The risks for myocardial infarctions (Peters et al. 2001, 2004), as well as strokes (Hong et al. 2002; Tsai et al. 2003), increase in response to acute elevations in air pollution. These observations suggest that a factor common to the etiology of both adverse outcomes, such as an elevated BP, may play a significant pathophysiologic role. It is well established that relatively small sustained increases in DBP even within the normotensive range, as observed in this study (median change of 6 mm Hg), increase the long-term risk for coronary events and strokes by approximately 30% and 40%, respectively (Lewington et al. 2002; Vasan et al. 2001). However, the cardiovascular risk imposed by the brief vasopressor response observed in this study is less certain. Nevertheless, two hypothetical scenarios may be envisioned.
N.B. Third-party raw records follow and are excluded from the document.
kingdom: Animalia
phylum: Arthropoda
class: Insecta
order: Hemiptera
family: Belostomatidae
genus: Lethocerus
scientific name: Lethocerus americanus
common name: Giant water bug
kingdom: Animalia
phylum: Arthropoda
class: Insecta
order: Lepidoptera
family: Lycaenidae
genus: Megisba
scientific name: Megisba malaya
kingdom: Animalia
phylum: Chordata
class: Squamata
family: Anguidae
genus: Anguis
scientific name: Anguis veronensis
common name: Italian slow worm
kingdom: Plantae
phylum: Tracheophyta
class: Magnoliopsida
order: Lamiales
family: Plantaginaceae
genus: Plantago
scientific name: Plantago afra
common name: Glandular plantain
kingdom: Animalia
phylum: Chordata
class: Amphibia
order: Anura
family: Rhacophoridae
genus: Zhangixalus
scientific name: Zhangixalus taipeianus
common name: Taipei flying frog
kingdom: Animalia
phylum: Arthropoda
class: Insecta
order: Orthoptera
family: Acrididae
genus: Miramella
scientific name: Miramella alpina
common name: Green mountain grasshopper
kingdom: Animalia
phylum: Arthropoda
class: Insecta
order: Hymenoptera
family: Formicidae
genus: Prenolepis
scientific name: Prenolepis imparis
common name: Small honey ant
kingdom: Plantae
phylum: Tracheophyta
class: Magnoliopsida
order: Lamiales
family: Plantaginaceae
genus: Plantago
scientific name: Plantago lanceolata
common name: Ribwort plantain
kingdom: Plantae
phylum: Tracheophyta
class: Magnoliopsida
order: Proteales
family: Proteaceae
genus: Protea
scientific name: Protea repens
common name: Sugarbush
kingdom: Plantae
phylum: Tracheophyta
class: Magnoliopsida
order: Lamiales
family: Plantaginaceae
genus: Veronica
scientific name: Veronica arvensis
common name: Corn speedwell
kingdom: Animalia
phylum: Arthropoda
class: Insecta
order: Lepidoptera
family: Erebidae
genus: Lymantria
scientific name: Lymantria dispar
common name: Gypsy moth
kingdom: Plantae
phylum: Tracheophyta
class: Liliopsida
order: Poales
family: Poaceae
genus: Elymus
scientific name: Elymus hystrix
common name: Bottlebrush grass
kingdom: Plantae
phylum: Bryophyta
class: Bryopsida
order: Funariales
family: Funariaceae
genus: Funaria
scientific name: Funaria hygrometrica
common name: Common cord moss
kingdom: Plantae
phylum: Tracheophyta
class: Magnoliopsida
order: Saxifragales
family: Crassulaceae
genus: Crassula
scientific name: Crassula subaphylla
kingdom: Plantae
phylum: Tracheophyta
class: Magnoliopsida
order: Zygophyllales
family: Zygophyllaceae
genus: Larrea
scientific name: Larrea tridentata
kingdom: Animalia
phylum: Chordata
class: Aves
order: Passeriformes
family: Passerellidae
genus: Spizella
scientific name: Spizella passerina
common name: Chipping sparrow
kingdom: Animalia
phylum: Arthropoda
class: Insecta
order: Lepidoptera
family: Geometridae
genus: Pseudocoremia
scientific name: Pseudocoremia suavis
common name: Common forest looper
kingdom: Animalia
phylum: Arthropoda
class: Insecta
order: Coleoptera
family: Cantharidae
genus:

Exposure to high ambient concentrations of air pollutants may initiate a rapid hypertensive response, thus promoting acute cardiovascular events in susceptible individuals. In conjunction, if this vasopressor response continues unabated, gradients in personal exposure to air pollution could contribute to long-term differences in interindividual BP levels. Continued exposure to air pollution could thereby increase the risk for developing chronically elevated BP and possibly overt hypertension.

Conclusions

We observed a rapid and a statistically significant increase of diastolic BP among individuals exposed to ambient fine particles and O3. Lending biologic plausibility to this observation is that the size of the 2-hr change in blood pressure is associated with the carbon content of the fine particles. Although this may help explain the mechanisms whereby air pollution increases cardiovascular risk, the clinical significance of this finding, the responsible pollutants, biologic mechanisms, and the duration of the response require further investigation. Exposure to vehicular traffic in urban centers may provide a common link between our findings and previous studies in which this exposure source was identified as a potential risk factor for cardiovascular disease.